I happen to know that your girlfriend is fond of romantic little downtown gemRistorante Roma, and since the entrees land squarely in the low to mid-teen’s and the wine list is quite reasonable, you won’t pay a fortune for your slice of Italy, or your slice of tiramisu.

Concordia’s lovely DOC, which serves sophisticated Italian cuisine with a distinct Pacific Northwest touch, has one of my favorite wine guys, Austin Bridges, who will pair your courses with wines you will love so much you might make him your new Valentine. Just down the street is sexy Yakuza, where you can sip Carrot Cosmos and feed each other grilled pork and prawn meatballs and bites of Hawaiian amberjack sashimi.

Northeast Portland’s Alu might have the most sensual basement in town, with a fireplace to set the mood, plush overstuffed furniture for getting snuggly, small plates that will induce lust, cocktails to loosen tongues and inhibitions, and nifty little wine tags so you can remember what you drank the night you conceived little Pagona.

Claim a booth at Beaker & Flask and fall in love with supercute chef Ben Bettinger’s self-described “Euro-Portland” cuisine and the always-surprising cocktail menu, or claim the end of the bar at nearby Biwa and feed each other whole cloves of grilled skewered garlic, then go home and play “Edward and Bella.” While you’re in the Lower Burnside ‘hood, please don’t forget to stop in at my one true love, if wine bars can be true loves, exquisite little Kir.

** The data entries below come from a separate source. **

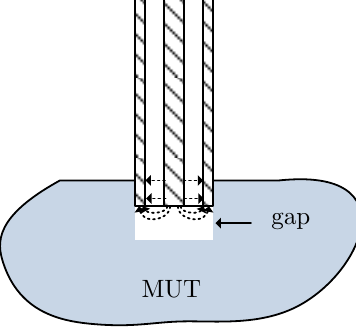
Figure 11. Accidental gap between the coaxial probe tip and the phantom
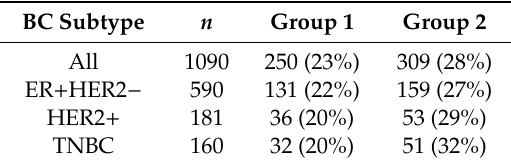
Table 3. PD-1-Associated Gene Expression Signature in HER2 + Breast Cancer (PAGES-HBC) Group 1 and Group 2 patients in the The Cancer Gene Atlas (TCGA) breast cancer data set.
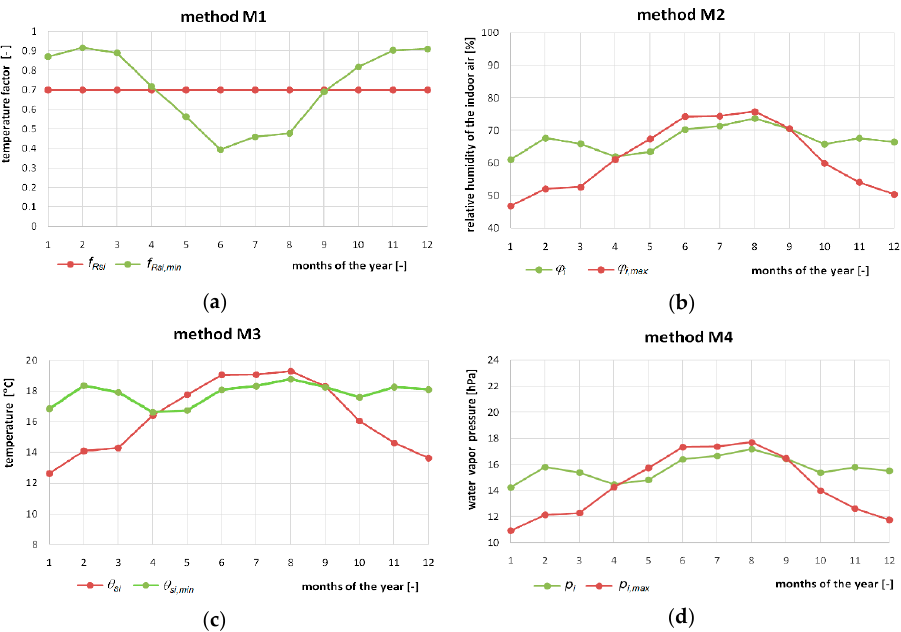
Figure 1. Graphs of characteristic parameters in the phenomenon of mold development; (a) method M1; (b) method M2; (c) method M3; (d) method M4.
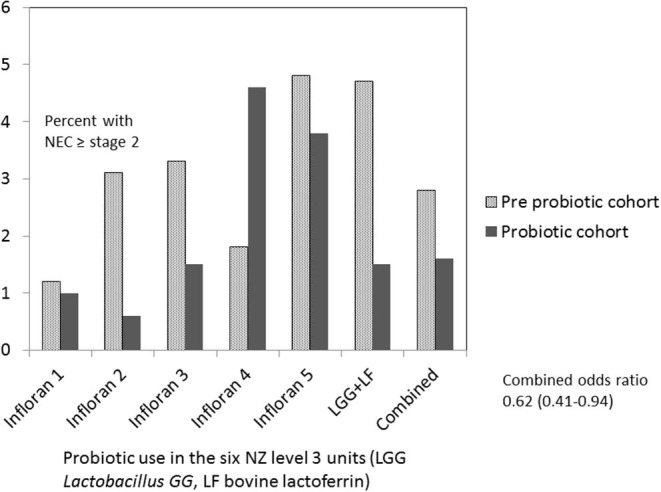
Necrotizing enterocolitis (NEC) <1,500 g or <32 weeks in New Zealand level 3 units before and after probiotics commenced.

Sharing things together makes for a happy relationship, so if you’re lucky enough to snag one of the booths at Bar Avignon, you can while away the evening sharing a bottle of Chateauneuf-du-Pape and sharing paprika-spiced hazelnuts and wild boar ribs and sharing the responsibility of giving the person who ordered the last piece of flourless Scharffen Berger chocolate cake a very unromantic stinkeye. Over on Hawthorne, you can share an Apizza Amore in Apizza Scholls‘ cute little left-hand-side dining room, but be careful about feeding it to each other, missing fingers and hospital visits are not happy relationship-makers. Just up the street, you can cap the night by sharing a Naughty Toddy at the dark and sultry crimson-tinted Sapphire Hotel. I would not, however, suggest sharing the Apricot Blonde or Other Woman.

I know you two like progressive evenings, so post-dinner and pre-Happy Ending, you might consider a drink with a view at lofty East-side wine bar Noble Rot or swanky Departure Lounge atop downtown’s The Nines Hotel, or, if simple and sweet better fits your mood, share an Aphrodite (cherry and chocolate mousse, moscato-soaked chocolate flourless biscuit, and a drunken cherry) and a glass of sherry at Pix Patisserie.

If you’re looking for the ideal spot to seal the deal, by all means head straight into the seductive embrace of the Driftwood Room, located inside the swanky, Rat-Pack glammy Hotel deLuxe, where they’ll mix you champagne cocktails and tell you to get a room. Why not? After all, the hotel is running several V-Day specials like the “Be My Chocolate Valentine”, and “All You Need is Love” packages.

On a do-it-yourself note, the couple that makes porcini-dusted beef tenderloin, truffle-scented mashed potatoes, and chocolate souffles with espresso créme anglaise together stays together, so perhaps you should opt to eat in–in Sur La Table’s “Date Night: Love is in the Air” cooking class that is. Or learn to compose a salad plate and make caramel sauce together at In Good Taste’s Valentine’s Day Dinner class.

Well, Bri Anonymous, that should get you started on your way to the happiest of happy endings. By the way, while you question the romance quotient of Voodoo Doughnut in your letter, I’ll remind you that nowhere else in town can you buy your lover a pair of underpants that read “the magic is in the hole,” and that Voodoo is a very popular place, in some circles, to tie the knot (doughnuts and coffee for 60 included). And if getting married while eating a Triple Chocolate Penetration and wearing wunderpants that say “the magic is in the hole” isn’t romantic, I just don’t know what is.